EXERCISE A: Which phrases in the mailing-list text are enclosed in double quotation marks? List them all.
EXERCISE B: Rewrite the mailing-list text between "The sad part" and "acceptance.", inclusive, changing "textbook" to "standard".

SOURCE TEXT:
========================================

I guess that makes us "cool", but really it just seems out of touch.

The implementation is 176 lines of code + some headers.

The sad part to me is that the original user asked "hey I need 
sema+signal" but we don't know the facility they really need, count of 
1?  count of 10? instead of just giving them a textbook CS semaphore we 
tell them to "build your own using our primitives".

At some point an OS has to grow up and realize that by doing everything 
its own way it's not making itself special, so much as limiting its 
acceptance.

>> Those consumers would then just have to roll their own.
>>
>> Wouldn't that lead to duplicate code?
>>
>>       176 sys/kern/kern_sema.c
>>
>> It's not really a lot of code.
>>
>>
>>> Using disown for lockmgr is something very dangerous which should not
>>> be used out of his specific case for the buffer cache. I really don't
>>> want to incourage its use out of that and I'm sure people can build
>>> very dangerous policies using it (this is just an example, but it
>>> explains my point, I think).
>>> Maybe my proposed changes of mtx against rwlock are a bit too extreme,
>>> I could understand that and I'm very open on changing my mind on it,
>>> but I don't understand how would be useful to keep lockmgr() and
>>> sema() around honestly.
>>>
>>> It is just a burden of code duplication (in some places) and dangerous
>>> KPI (in other).

========================================

RECORDS SUPPLIED:
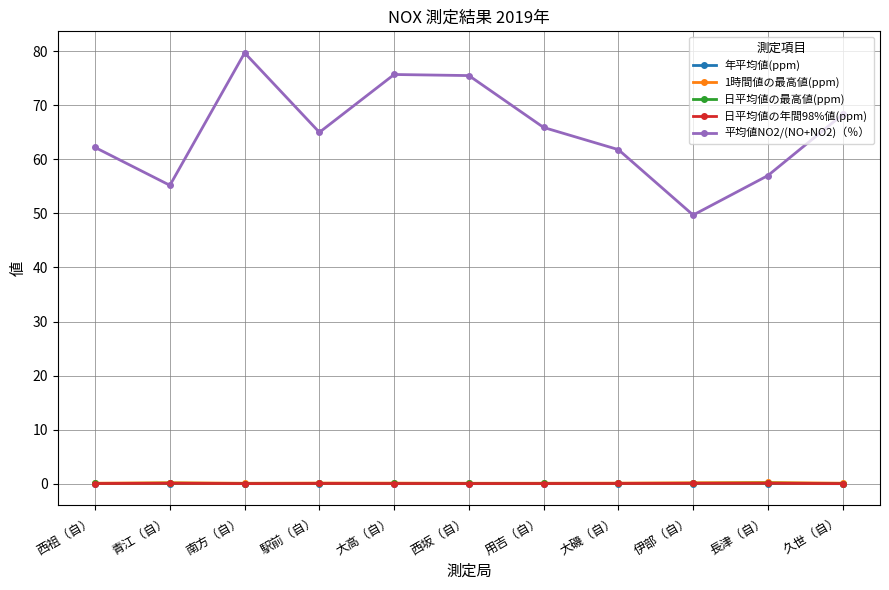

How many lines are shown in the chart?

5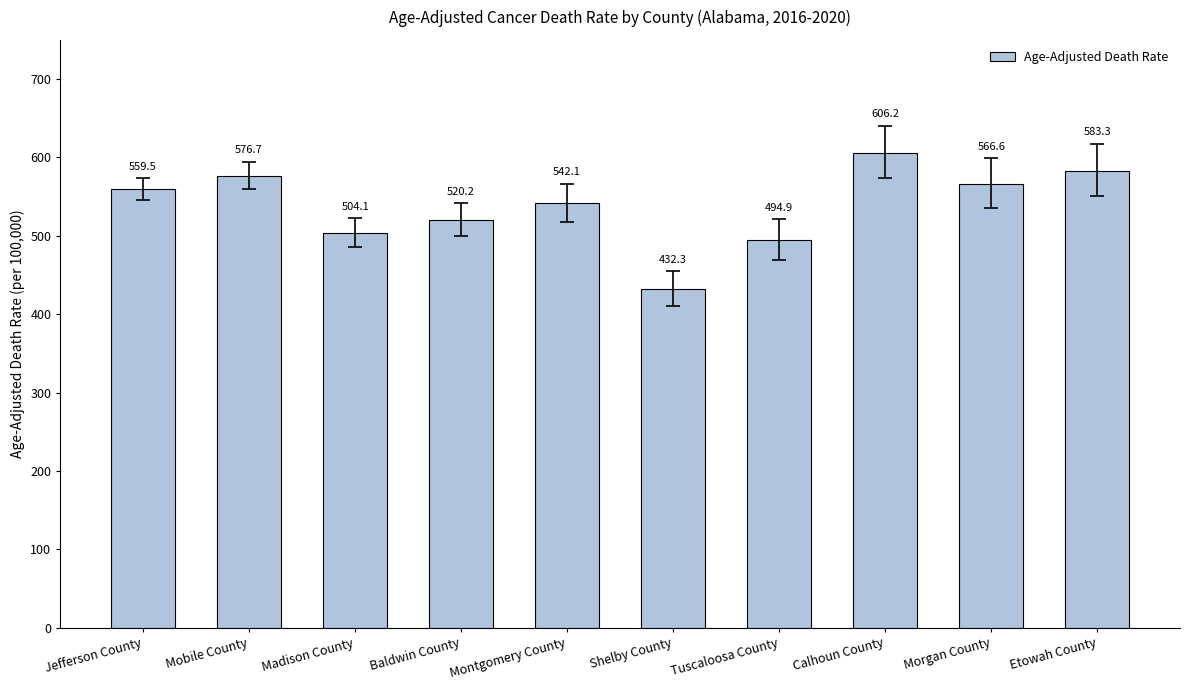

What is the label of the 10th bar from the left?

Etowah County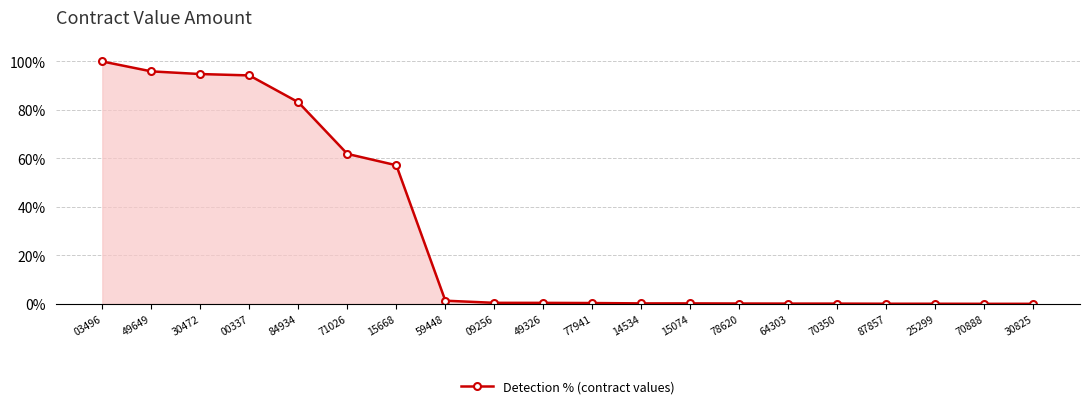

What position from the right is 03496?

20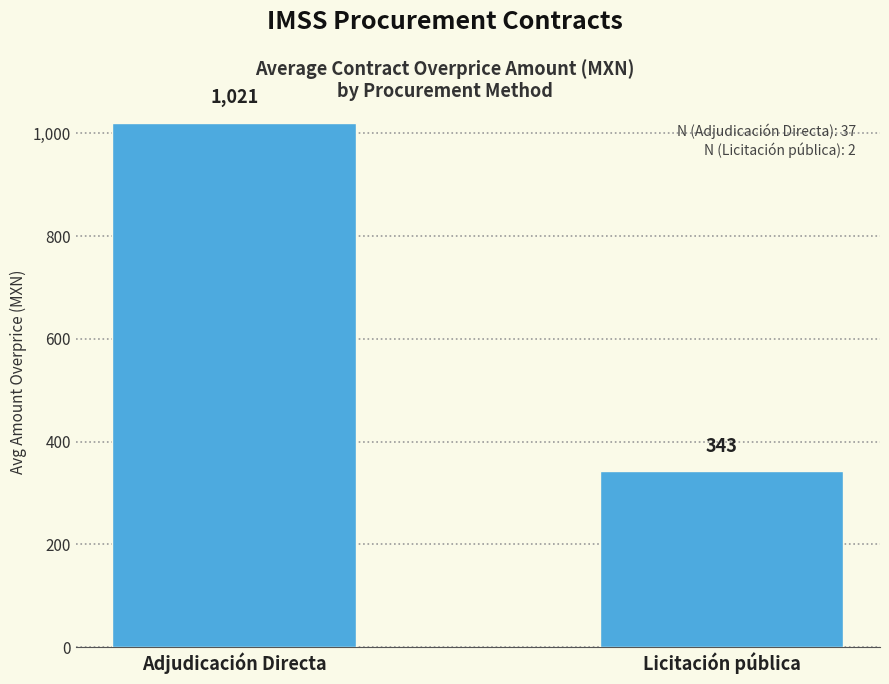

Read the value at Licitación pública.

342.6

========================================

TASK SOLUTION A:
- cool
- hey I need sema+signal
- build your own using our primitives

TASK SOLUTION B:
The sad part to me is that the original user asked "hey I need 
sema+signal" but we don't know the facility they really need, count of 
1?  count of 10? instead of just giving them a standard CS semaphore we 
tell them to "build your own using our primitives".

At some point an OS has to grow up and realize that by doing everything 
its own way it's not making itself special, so much as limiting its 
acceptance.